Data Augmentation적용(좌우, Crop, PCA 등등)

11x11, 5x5 사이즈의 큰 사이지의 커널을 적용하고, 이후 3x3 커널을 3번 연속 적용했습니다.
큰 사이즈를 초기 Feature map에 적용하는 것이 보다 많은 feature의 정보를 만드는데 효율적이라고 판단했습니다.
하지만 많은 가중치의 파라미터로 인해 컴퓨팅 연산이 크게 증가하고, 이를 극복하기 위해 GPU를 활용하여 병렬화 처리를 하였습니다.

자 이제 코드를 살펴보겠습니다.

코드

모델을 만들고, 모델에서 돌아갈 Sequence와 훈련 검증 데이터를 분리시킨 후 테스트 데이터로 검증하겠습니다.

import numpy as np
import pandas as pd
import os

from tensorflow.keras.models import Model
from tensorflow.keras.layers import Input, Dense , Conv2D , Dropout , Flatten , Activation, MaxPooling2D , GlobalAveragePooling2D
from tensorflow.keras.optimizers import Adam , RMSprop 
from tensorflow.keras.layers import BatchNormalization
from tensorflow.keras.callbacks import ReduceLROnPlateau , EarlyStopping , ModelCheckpoint , LearningRateScheduler
from tensorflow.keras import regularizers

from tensorflow.keras.datasets import cifar10
from tensorflow.keras.utils import to_categorical
from sklearn.model_selection import train_test_split

from tensorflow.keras.utils import Sequence
import cv2
import sklearn

class CIFAR_Dataset(Sequence):
    def __init__(self, images_array, labels, batch_size=64, aug=None, shuffle=False, pre_func=None):
        self.images_array = images_array
        self.labels = labels
        self.batch_size = batch_size
        self.aug = aug
        self.pre_func = pre_func
        self.shuffle = shuffle
        if self.shuffle:
            self.on_epoch_end()

    def __len__(self):
        return len(self.labels) // self.batch_size

    def __getitem__(self, index):
        # 배치 사이즈 만큼 np.array를 가져옴
        images_fetch = self.images_array[index*self.batch_size:(index+1)*self.batch_size]
        # 훈련데이터인 경우
        if self.labels is not None:
            label_batch = self.labels[index*self.batch_size:(index+1)*self.batch_size]
        # 배치 사이즈만큼 이미지를 담을 빈 공간을 만듬
        image_batch = np.zeros((images_fetch.shape[0], 128, 128, 3))
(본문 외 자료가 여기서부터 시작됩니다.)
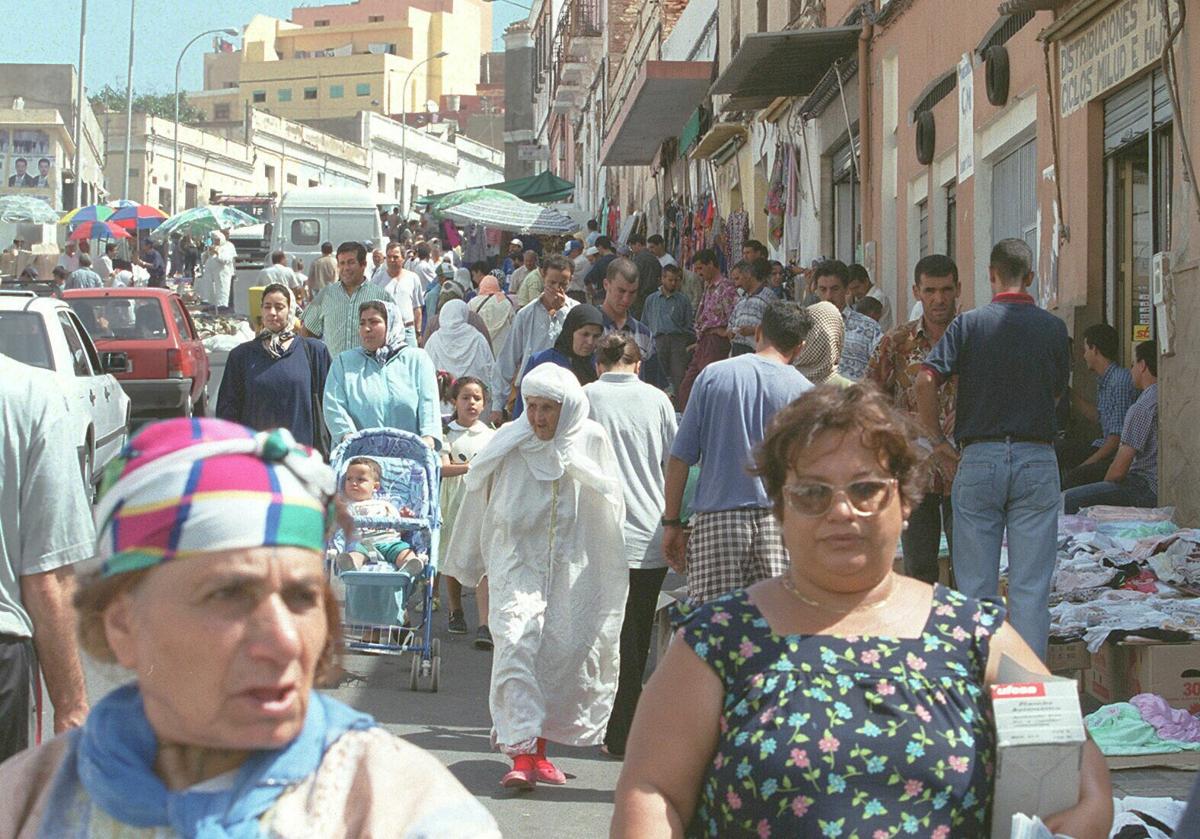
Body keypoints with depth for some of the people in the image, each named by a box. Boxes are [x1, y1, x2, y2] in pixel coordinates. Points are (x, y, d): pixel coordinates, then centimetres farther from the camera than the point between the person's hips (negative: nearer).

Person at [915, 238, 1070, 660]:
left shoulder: (970, 323, -2)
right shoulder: (1053, 328, 3)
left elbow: (925, 381, -11)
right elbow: (1057, 389, 13)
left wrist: (939, 443, -2)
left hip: (979, 459, 0)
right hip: (1038, 459, 1)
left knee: (975, 583, 6)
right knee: (1031, 588, 2)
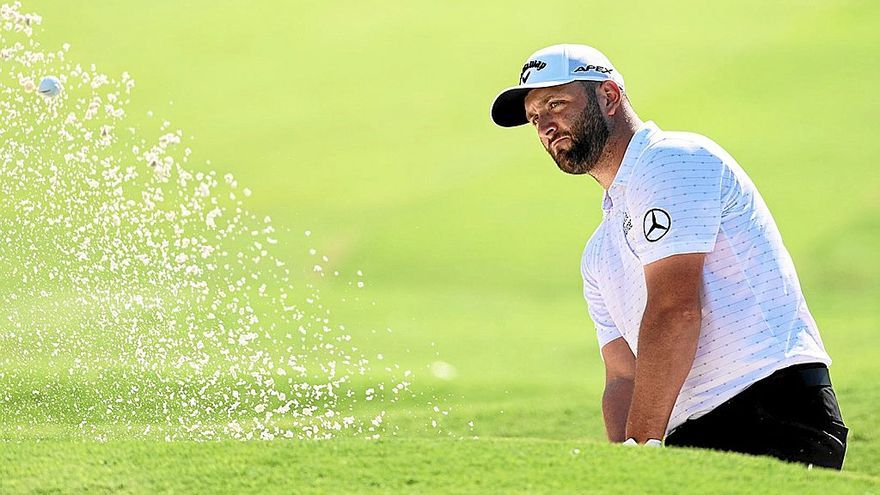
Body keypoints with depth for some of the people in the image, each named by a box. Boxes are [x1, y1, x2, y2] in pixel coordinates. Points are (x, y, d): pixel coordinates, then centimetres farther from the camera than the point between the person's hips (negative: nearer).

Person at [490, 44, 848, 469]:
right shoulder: (600, 253, 25)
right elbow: (623, 378, 19)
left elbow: (674, 315, -13)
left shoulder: (672, 161, -3)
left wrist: (640, 447, -15)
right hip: (693, 436, 8)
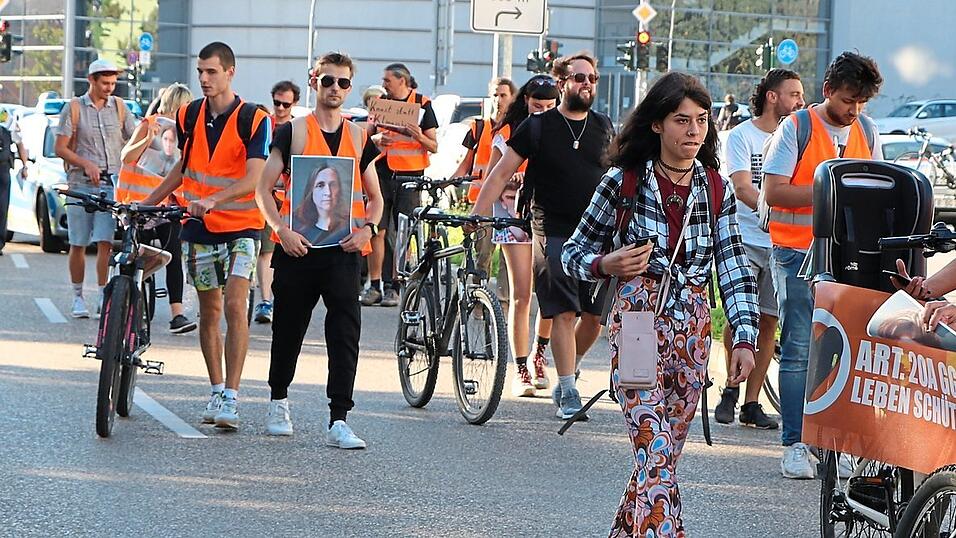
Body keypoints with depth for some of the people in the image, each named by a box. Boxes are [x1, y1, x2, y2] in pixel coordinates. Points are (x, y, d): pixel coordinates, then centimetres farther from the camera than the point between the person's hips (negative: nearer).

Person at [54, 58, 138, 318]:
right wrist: (86, 164, -13)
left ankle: (102, 298, -7)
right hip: (80, 183, -1)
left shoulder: (118, 106, 13)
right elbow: (60, 148, -1)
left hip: (111, 183, 1)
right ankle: (78, 297, 14)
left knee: (105, 242, -9)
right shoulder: (74, 107, 3)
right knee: (78, 244, 3)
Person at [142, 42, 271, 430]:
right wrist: (146, 203, 16)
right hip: (198, 227, 5)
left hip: (240, 226, -5)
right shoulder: (189, 116, 6)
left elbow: (253, 179, -19)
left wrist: (213, 200, -34)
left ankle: (231, 398, -17)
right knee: (209, 312, 9)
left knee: (235, 306, -16)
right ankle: (216, 391, 18)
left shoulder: (254, 120, -10)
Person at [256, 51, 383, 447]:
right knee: (288, 330, 10)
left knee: (345, 335, -9)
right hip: (298, 248, -1)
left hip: (343, 251, 1)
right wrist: (282, 230, -14)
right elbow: (263, 188, 1)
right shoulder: (292, 132, 3)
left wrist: (367, 229, -4)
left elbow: (374, 198, 17)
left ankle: (338, 421, -11)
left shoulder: (359, 138, 11)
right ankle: (278, 403, 33)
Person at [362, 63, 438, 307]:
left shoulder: (422, 105, 2)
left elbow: (434, 146, 3)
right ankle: (374, 286, 1)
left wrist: (419, 136, -17)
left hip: (410, 176, -2)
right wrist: (376, 139, -9)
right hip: (382, 173, 2)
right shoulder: (380, 103, 11)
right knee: (377, 231, -4)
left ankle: (395, 287, 5)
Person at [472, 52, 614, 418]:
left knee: (596, 316, 1)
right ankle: (567, 391, -4)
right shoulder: (539, 126, 0)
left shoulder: (603, 127, 12)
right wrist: (476, 216, -7)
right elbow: (502, 172, 1)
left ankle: (567, 373, 24)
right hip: (554, 233, -4)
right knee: (564, 313, -9)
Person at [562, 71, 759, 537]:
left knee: (664, 455, 8)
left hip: (692, 329, 4)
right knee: (656, 450, -17)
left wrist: (744, 338, -3)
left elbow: (734, 271, 7)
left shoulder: (717, 190, 6)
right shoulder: (623, 182, -3)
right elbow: (574, 253, 5)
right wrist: (606, 265, -17)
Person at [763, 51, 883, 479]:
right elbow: (774, 191, -9)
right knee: (799, 351, -4)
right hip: (798, 253, -4)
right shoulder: (796, 128, -3)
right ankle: (795, 444, -1)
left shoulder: (866, 130, 13)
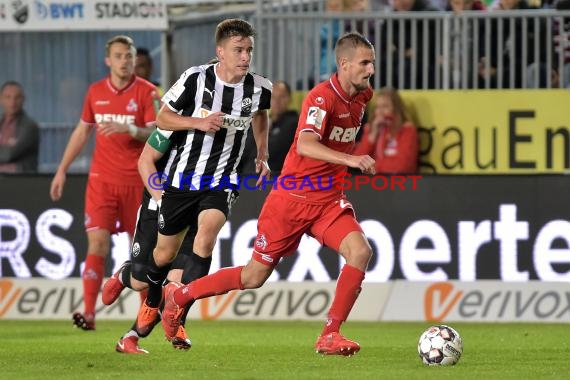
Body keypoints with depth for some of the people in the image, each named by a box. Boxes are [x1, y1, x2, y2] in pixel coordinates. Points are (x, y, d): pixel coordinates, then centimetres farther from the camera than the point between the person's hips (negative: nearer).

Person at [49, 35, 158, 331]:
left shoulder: (147, 92, -4)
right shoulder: (96, 92, 7)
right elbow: (82, 131, 18)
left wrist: (130, 130, -28)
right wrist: (62, 170, 16)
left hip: (136, 181, -2)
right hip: (101, 180, 2)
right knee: (97, 242, -11)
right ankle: (88, 313, -18)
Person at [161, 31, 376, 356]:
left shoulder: (363, 96, 3)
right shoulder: (322, 96, -21)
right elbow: (305, 145, -40)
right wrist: (350, 160, -51)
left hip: (328, 201, 6)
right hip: (293, 198, -6)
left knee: (360, 250, -21)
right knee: (255, 276, 4)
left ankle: (330, 335, -14)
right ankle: (180, 295, 26)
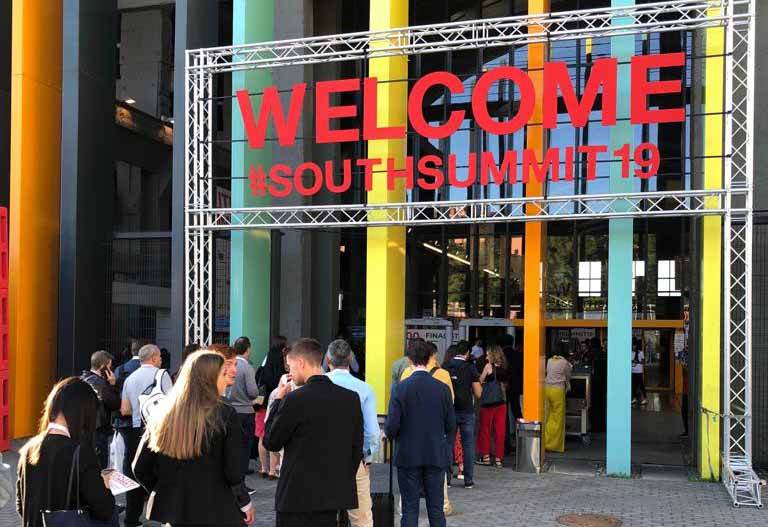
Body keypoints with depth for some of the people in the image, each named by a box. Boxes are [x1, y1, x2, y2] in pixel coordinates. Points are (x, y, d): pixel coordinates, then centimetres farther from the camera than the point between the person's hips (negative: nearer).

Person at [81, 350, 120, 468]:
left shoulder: (82, 379, 10)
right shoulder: (100, 383, -17)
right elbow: (115, 405, -13)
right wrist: (112, 384, -6)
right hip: (99, 431, -9)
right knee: (100, 468, -5)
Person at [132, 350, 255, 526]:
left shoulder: (163, 414, -1)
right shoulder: (225, 415, -12)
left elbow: (140, 468, 2)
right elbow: (234, 473, -14)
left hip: (172, 512, 4)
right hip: (216, 513, -3)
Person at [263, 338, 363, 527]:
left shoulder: (295, 399, -15)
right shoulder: (351, 398, 2)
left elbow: (271, 443, -4)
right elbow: (356, 449, 7)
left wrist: (278, 400, 3)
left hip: (298, 497, -5)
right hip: (334, 495, 5)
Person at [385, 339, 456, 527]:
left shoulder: (401, 388, -11)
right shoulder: (443, 388, -5)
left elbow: (391, 426, -11)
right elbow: (451, 425, 1)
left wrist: (391, 435, 12)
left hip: (408, 456, -1)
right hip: (436, 456, 2)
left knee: (409, 509, 6)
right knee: (436, 508, 9)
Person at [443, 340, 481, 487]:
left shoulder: (445, 367, 0)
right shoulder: (471, 368, -6)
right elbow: (478, 394, -5)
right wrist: (479, 385, 14)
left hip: (449, 411, 2)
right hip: (467, 412, -2)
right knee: (468, 445, 5)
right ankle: (468, 479, 5)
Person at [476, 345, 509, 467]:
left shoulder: (488, 366, -6)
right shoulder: (503, 367, 7)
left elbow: (480, 381, -1)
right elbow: (504, 382, 13)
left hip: (488, 401, -5)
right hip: (501, 401, 5)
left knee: (485, 429, 7)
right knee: (500, 430, 6)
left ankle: (486, 456, 9)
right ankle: (498, 458, 8)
        for i in range(images_fetch.shape[0]):
            # 이미지가 32 x 32 이므로 128, 128로 사이즈를 늘려줌
            image = cv2.resize(images_fetch[i], (128, 128))
            # augmentation이 있으면 적용
            if self.aug is not None:
                image = self.aug(image=image)['image']
            # scaling이 있으면 적용
            if self.pre_func is not None:
                image = self.pre_func(image)
            # 모두 적용한 데이터를 넣음
            image_batch[i] = image

        return image_batch, label_batch

    def on_epoch_end(self):
        if self.shuffle:
            self.images_array, self.labels = sklearn.utils.shuffle(self.images_array, self.labels)


# input shape, classes 개수, kernel_regularizer등을 인자로 가져감. 
def create_alexnet(in_shape=(227, 227, 3), n_classes=10, kernel_regular=None):
    # kernel_size를 매우 크게 가져감(11, 11)
    input_tensor = Input(shape=in_shape)
    
    x = Conv2D(filters= 96, kernel_size=(11,11), strides=(4,4), padding='valid')(input_tensor)
    x = Activation('relu')(x)
    # LRN을 대신하여 Batch Normalization 적용. 
    x = BatchNormalization()(x)
    x = MaxPooling2D(pool_size=(3,3), strides=(2,2))(x)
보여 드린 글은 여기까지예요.